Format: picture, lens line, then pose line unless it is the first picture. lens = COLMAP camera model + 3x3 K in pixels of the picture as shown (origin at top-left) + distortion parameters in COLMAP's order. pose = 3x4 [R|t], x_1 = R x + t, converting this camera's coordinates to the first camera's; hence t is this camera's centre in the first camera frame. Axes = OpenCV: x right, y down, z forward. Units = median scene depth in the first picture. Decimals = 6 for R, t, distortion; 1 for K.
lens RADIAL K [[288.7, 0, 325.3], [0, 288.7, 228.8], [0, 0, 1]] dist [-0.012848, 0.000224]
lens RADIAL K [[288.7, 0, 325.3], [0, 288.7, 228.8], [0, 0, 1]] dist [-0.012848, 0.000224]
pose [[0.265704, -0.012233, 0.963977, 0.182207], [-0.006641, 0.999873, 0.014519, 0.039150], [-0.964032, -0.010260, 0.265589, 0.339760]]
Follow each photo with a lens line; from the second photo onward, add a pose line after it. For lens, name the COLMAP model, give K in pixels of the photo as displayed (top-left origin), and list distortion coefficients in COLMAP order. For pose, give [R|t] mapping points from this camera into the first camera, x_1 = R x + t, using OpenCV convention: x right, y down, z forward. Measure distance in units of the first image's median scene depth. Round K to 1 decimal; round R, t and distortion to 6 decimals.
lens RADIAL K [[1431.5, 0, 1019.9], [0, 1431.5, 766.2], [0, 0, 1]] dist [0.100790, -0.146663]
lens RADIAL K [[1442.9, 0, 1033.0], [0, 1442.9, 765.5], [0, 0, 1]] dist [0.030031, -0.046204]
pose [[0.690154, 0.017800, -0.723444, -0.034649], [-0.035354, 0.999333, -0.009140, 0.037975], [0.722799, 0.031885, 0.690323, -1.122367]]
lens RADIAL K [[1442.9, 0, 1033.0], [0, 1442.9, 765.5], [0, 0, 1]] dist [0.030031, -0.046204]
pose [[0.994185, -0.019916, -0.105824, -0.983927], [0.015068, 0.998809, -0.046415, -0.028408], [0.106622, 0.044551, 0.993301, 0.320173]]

=-=-=-=-=

# TASK REQUIREMENTS
Type out all of the material again, word for word.

# RESULT
Format: picture, lens line, then pose line unless it is the first picture. lens = COLMAP camera model + 3x3 K in pixels of the picture as shown (origin at top-left) + distortion parameters in COLMAP's order. pose = 3x4 [R|t], x_1 = R x + t, converting this camera's coordinates to the first camera's; hence t is this camera's centre in the first camera frame. Axes = OpenCV: x right, y down, z forward. Units = median scene depth in the first picture. Decimals = 6 for R, t, distortion; 1 for K.
lens RADIAL K [[288.7, 0, 325.3], [0, 288.7, 228.8], [0, 0, 1]] dist [-0.012848, 0.000224]
lens RADIAL K [[288.7, 0, 325.3], [0, 288.7, 228.8], [0, 0, 1]] dist [-0.012848, 0.000224]
pose [[0.265704, -0.012233, 0.963977, 0.182207], [-0.006641, 0.999873, 0.014519, 0.039150], [-0.964032, -0.010260, 0.265589, 0.339760]]
Follow each photo with a lens line; from the second photo onward, add a pose line after it. For lens, name the COLMAP model, give K in pixels of the photo as displayed (top-left origin), and list distortion coefficients in COLMAP order. For pose, give [R|t] mapping points from this camera into the first camera, x_1 = R x + t, using OpenCV convention: x right, y down, z forward. Measure distance in units of the first image's median scene depth. Round K to 1 decimal; round R, t and distortion to 6 decimals.
lens RADIAL K [[1431.5, 0, 1019.9], [0, 1431.5, 766.2], [0, 0, 1]] dist [0.100790, -0.146663]
lens RADIAL K [[1442.9, 0, 1033.0], [0, 1442.9, 765.5], [0, 0, 1]] dist [0.030031, -0.046204]
pose [[0.690154, 0.017800, -0.723444, -0.034649], [-0.035354, 0.999333, -0.009140, 0.037975], [0.722799, 0.031885, 0.690323, -1.122367]]
lens RADIAL K [[1442.9, 0, 1033.0], [0, 1442.9, 765.5], [0, 0, 1]] dist [0.030031, -0.046204]
pose [[0.994185, -0.019916, -0.105824, -0.983927], [0.015068, 0.998809, -0.046415, -0.028408], [0.106622, 0.044551, 0.993301, 0.320173]]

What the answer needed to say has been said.